Fulton Superior Court Judge Scott McAfee, who’s presiding over the case, has set Chesebro’s trial date for Oct. 23. Powell’s request is pending.
Rubin says the most common reason to call for a speedy trial is for a client who is detained in jail, awaiting trial without bond. In this case, avoiding a lengthy trial with 19 co-defendants may reduce some legal fees.
“You can file a speedy trial demand because you don’t think the state’s ready, or you think a witness is missing,” Rubin says, but usually “the axiom among defense lawyers is delay, delay, delay.
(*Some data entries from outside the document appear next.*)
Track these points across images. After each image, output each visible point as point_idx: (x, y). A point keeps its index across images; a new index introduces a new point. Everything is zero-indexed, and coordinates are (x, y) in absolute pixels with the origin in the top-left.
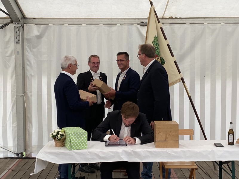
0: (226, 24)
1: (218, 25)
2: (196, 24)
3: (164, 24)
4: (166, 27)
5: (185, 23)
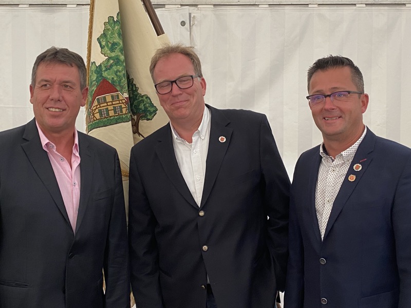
1: (347, 11)
3: (199, 6)
4: (204, 14)
5: (256, 4)
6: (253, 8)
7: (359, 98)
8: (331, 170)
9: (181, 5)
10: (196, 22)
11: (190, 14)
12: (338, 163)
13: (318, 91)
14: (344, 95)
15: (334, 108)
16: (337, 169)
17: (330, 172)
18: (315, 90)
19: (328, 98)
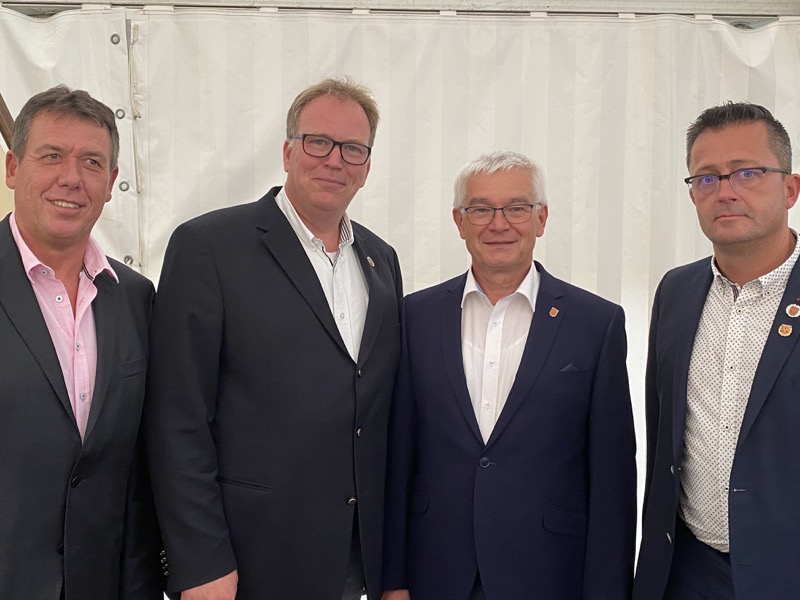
0: (463, 18)
1: (423, 23)
2: (311, 13)
3: (146, 8)
4: (156, 22)
5: (255, 5)
6: (249, 12)
7: (783, 179)
8: (734, 311)
9: (113, 5)
10: (140, 37)
11: (128, 22)
12: (750, 297)
13: (706, 168)
14: (755, 173)
15: (735, 197)
16: (745, 308)
17: (733, 315)
18: (701, 164)
19: (724, 181)
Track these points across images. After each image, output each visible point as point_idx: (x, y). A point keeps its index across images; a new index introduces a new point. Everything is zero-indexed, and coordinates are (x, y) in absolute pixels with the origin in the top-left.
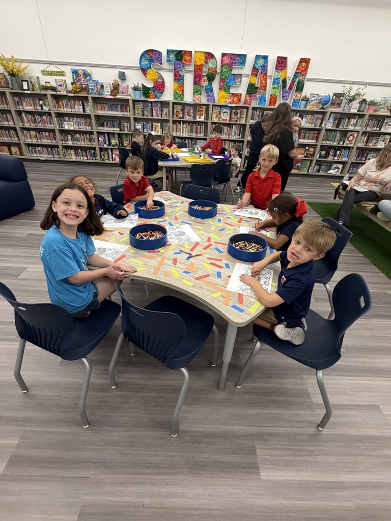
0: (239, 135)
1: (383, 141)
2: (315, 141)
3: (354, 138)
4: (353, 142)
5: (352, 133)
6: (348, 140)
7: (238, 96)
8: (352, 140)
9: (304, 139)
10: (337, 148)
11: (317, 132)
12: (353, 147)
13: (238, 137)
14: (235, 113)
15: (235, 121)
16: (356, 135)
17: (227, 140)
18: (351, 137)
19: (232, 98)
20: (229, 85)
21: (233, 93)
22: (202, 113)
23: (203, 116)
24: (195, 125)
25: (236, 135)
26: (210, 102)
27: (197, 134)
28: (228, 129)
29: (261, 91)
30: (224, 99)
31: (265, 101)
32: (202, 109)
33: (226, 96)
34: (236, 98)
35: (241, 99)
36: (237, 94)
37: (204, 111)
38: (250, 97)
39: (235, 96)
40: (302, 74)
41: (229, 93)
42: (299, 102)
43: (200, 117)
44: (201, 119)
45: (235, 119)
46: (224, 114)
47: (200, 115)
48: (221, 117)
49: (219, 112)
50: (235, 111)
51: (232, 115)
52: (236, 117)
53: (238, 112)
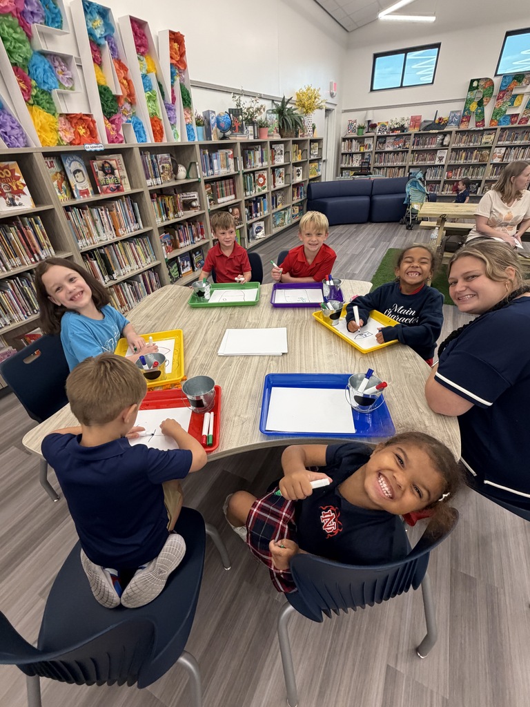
0: (137, 222)
1: (280, 177)
2: (233, 196)
3: (265, 180)
4: (266, 185)
5: (261, 172)
6: (259, 184)
7: (83, 120)
8: (264, 183)
9: (223, 197)
10: (255, 199)
11: (231, 181)
12: (268, 193)
13: (136, 226)
14: (103, 169)
15: (113, 191)
16: (265, 175)
18: (261, 179)
19: (72, 130)
20: (45, 88)
21: (67, 115)
22: (17, 186)
23: (24, 194)
24: (12, 229)
25: (131, 224)
26: (18, 147)
27: (35, 255)
28: (108, 213)
29: (127, 106)
30: (51, 132)
31: (144, 132)
32: (7, 173)
33: (54, 124)
34: (81, 127)
35: (95, 128)
36: (81, 118)
37: (19, 178)
38: (112, 122)
39: (77, 123)
40: (179, 68)
41: (57, 116)
42: (193, 129)
43: (12, 200)
44: (20, 205)
45: (112, 186)
46: (76, 175)
47: (10, 196)
48: (74, 188)
49: (58, 175)
50: (103, 165)
51: (97, 175)
52: (110, 178)
53: (111, 165)
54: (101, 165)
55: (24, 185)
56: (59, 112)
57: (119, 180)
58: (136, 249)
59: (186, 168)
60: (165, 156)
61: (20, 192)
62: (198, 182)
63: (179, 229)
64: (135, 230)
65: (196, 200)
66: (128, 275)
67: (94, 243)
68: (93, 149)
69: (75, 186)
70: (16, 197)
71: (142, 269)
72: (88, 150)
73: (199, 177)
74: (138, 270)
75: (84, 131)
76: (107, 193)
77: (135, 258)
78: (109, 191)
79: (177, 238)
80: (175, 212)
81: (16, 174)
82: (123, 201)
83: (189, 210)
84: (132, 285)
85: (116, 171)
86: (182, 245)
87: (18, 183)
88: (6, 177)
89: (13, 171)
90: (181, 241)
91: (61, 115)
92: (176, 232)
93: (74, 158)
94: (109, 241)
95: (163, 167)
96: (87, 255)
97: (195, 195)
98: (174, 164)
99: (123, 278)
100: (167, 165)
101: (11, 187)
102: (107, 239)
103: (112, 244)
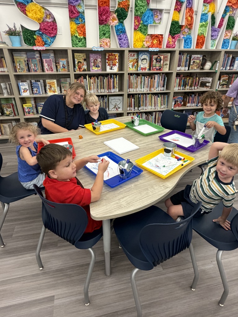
0: (163, 86)
7: (159, 38)
13: (162, 89)
14: (156, 59)
15: (157, 70)
17: (148, 94)
19: (151, 41)
20: (146, 24)
21: (151, 35)
22: (115, 62)
23: (116, 66)
24: (106, 78)
25: (160, 87)
26: (124, 47)
27: (110, 90)
28: (150, 79)
29: (186, 30)
30: (140, 42)
31: (191, 43)
32: (114, 57)
33: (143, 39)
34: (155, 40)
35: (162, 41)
36: (157, 36)
37: (117, 59)
38: (173, 38)
39: (154, 38)
40: (233, 7)
41: (146, 35)
42: (229, 42)
43: (112, 67)
44: (113, 70)
45: (158, 68)
46: (143, 61)
47: (111, 66)
48: (139, 66)
49: (135, 60)
50: (157, 57)
51: (153, 62)
52: (158, 64)
53: (160, 58)
54: (156, 58)
55: (117, 62)
56: (148, 34)
57: (162, 65)
58: (157, 99)
59: (212, 63)
60: (199, 56)
61: (115, 65)
62: (215, 73)
63: (191, 96)
64: (161, 90)
65: (210, 82)
66: (148, 110)
67: (136, 91)
68: (153, 50)
69: (140, 65)
70: (113, 66)
71: (156, 110)
72: (150, 50)
73: (217, 69)
74: (154, 110)
75: (156, 42)
76: (154, 70)
77: (155, 103)
78: (155, 70)
79: (187, 101)
80: (191, 86)
81: (116, 58)
82: (160, 75)
83: (203, 87)
84: (147, 116)
85: (162, 61)
86: (188, 105)
87: (116, 61)
88: (113, 59)
89: (116, 57)
90: (189, 102)
91: (148, 35)
92: (188, 97)
93: (145, 53)
94: (144, 92)
95: (194, 62)
96: (131, 96)
97: (210, 79)
98: (204, 61)
99: (144, 111)
100: (198, 61)
101: (113, 62)
102: (143, 91)
103: (145, 94)
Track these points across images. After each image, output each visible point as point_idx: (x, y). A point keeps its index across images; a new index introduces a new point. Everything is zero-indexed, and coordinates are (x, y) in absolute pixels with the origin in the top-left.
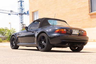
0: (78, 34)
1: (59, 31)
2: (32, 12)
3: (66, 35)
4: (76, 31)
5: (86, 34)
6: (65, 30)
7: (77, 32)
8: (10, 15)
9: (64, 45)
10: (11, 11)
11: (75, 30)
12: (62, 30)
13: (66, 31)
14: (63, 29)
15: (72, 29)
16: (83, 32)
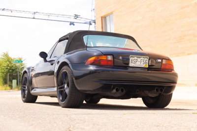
0: (147, 66)
1: (95, 60)
2: (102, 17)
3: (113, 68)
4: (139, 59)
5: (172, 65)
6: (110, 58)
7: (142, 63)
8: (74, 25)
9: (108, 94)
10: (76, 15)
11: (138, 57)
12: (104, 58)
13: (112, 59)
14: (104, 56)
15: (129, 56)
16: (160, 61)
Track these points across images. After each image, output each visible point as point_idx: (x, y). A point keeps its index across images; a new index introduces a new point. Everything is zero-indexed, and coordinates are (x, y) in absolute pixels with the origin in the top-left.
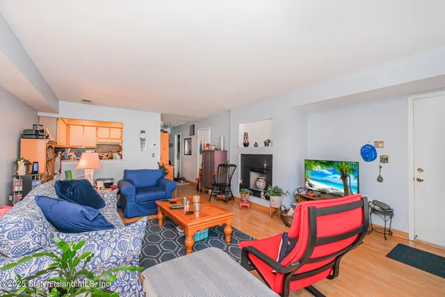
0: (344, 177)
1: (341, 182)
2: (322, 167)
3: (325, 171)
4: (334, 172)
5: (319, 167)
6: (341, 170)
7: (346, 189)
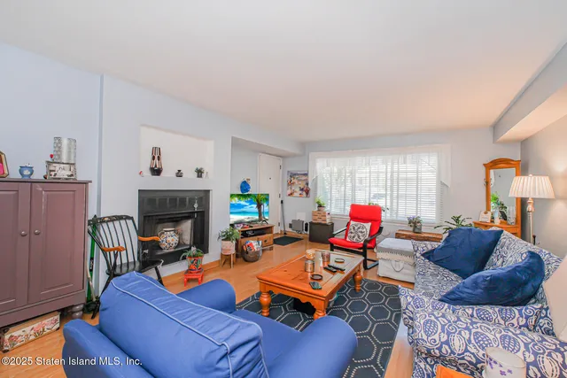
0: (259, 206)
1: (257, 210)
2: (239, 199)
3: (243, 203)
4: (251, 203)
5: (236, 199)
6: (257, 201)
7: (260, 216)
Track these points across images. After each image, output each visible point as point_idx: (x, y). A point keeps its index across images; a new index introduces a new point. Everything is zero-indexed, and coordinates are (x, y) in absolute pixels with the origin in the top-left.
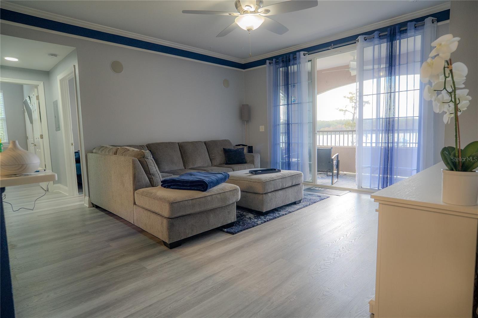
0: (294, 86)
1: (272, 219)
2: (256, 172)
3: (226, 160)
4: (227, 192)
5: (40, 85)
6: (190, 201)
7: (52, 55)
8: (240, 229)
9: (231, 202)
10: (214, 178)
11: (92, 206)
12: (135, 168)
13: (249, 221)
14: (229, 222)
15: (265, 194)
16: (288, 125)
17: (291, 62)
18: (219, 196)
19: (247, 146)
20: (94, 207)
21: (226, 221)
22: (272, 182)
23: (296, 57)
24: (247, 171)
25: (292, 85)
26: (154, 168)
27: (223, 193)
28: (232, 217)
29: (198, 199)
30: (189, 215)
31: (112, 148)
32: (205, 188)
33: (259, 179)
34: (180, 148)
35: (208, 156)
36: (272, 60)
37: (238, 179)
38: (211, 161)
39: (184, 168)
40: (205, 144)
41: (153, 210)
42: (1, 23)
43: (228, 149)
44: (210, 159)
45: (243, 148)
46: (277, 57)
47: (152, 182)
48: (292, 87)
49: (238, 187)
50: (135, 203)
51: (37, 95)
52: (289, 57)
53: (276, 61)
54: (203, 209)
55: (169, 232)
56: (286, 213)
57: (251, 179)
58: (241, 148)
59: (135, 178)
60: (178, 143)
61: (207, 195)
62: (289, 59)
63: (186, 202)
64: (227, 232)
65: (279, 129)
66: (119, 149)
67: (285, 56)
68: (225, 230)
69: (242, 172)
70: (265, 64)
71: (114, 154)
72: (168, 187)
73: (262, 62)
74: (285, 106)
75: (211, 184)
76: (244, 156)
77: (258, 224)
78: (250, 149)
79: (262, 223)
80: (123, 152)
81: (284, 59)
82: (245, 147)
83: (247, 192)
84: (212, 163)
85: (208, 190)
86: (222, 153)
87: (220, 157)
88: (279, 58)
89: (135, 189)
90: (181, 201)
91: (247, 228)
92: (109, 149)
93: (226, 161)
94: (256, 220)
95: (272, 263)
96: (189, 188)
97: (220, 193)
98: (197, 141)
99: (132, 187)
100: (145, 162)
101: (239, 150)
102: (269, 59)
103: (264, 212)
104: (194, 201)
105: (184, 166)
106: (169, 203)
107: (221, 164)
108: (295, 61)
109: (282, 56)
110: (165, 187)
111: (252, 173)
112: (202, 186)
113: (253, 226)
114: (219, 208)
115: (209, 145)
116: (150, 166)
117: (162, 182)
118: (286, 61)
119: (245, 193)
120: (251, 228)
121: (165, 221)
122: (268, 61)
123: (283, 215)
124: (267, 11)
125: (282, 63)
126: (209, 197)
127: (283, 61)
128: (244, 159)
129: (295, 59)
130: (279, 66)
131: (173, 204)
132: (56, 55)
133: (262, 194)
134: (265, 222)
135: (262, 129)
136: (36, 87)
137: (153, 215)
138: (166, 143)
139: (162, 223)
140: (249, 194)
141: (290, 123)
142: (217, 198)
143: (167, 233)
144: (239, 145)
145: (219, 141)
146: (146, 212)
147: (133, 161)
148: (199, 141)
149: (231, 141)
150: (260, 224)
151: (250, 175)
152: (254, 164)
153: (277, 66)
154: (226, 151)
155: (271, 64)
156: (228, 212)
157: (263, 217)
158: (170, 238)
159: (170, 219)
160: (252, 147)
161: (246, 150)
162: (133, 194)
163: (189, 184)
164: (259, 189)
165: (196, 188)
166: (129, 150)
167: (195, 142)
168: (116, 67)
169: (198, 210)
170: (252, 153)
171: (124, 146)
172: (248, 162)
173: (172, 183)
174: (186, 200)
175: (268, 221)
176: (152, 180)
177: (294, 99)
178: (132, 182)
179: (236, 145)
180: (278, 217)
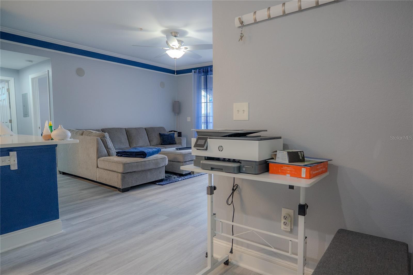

Typically, the longer a case takes to get to trial, the better off defendants are.”
With conflicting strategies coming together, it’s murky what a speedy trial for two defendants means for the 17 others, who may want to delay the trial.
Fulton County District Attorney Fani Willis has pledged to try all 19 Georgia defendants together in a sweeping racketeering case — and says she is ready to take the entire case to trial on Oct. 23, though many defense lawyers have said that is unlikely, due to the logistics alone.
“It is such a huge paper case, I mean terabytes of documents will be produced to the defendants,” Rubin says. “So it’s going to be really hard for some of the defendants to get ready and go through all the discovery by an October trial date.”
Severability
Chesebro and Powell have also asked a judge to sever their cases from their co-defendants. And in turn, Trump is asking the judge to sever his case from Chesebro and Powell to avoid going to trial with them this fall.
Severance could complicate things for prosecutors, who have built their case around Georgia’s RICO law, which requires demonstrating how multiple people conspired to commit or solicit specific criminal activity to advance a common goal.
“You still have to tell the whole story, whether you’re trying two of the 19 defendants or 19 of the 19 defendants,” says Rubin, who represented a defendant in the Atlanta Public Schools cheating scandal famously prosecuted by Willis as a RICO case.
“They’re essentially going to be trying [Trump] and the others who aren’t there in absentia,” Rubin says of Chesebro and Powell going to trial before the others.
“In telling the story and putting up evidence of how President Trump made a phone call to Brad Raffensperger and how [defendant] Scott Hall flew to Coffee County and was there when the voting machines were accessed, they’re still going to put up witnesses about those events,” he says.
At this stage, individual motions for federal removal, speedy trial and severance are all converging and it’s not clear how they will be settled or how they will affect the larger case.
Meanwhile, Trump’s calendar is filling up, with a judge scheduling his related federal election interference case for trial in early March 2024 — when Willis had initially hoped to bring her case to trial.
This moment underscores the challenges of prosecuting a sprawling case with 19 co-defendants, Rubin says, compared to special counsel Jack Smith’s narrowly tailored federal case that is focused on Trump alone.
“There’s multiple problems and we’re seeing some of them play out,” Rubin says. “It gives an opportunity for the defendants to file motions and run the state around in circles. They’re going to be stretched really thin to handle all of this together in a cohesive way.”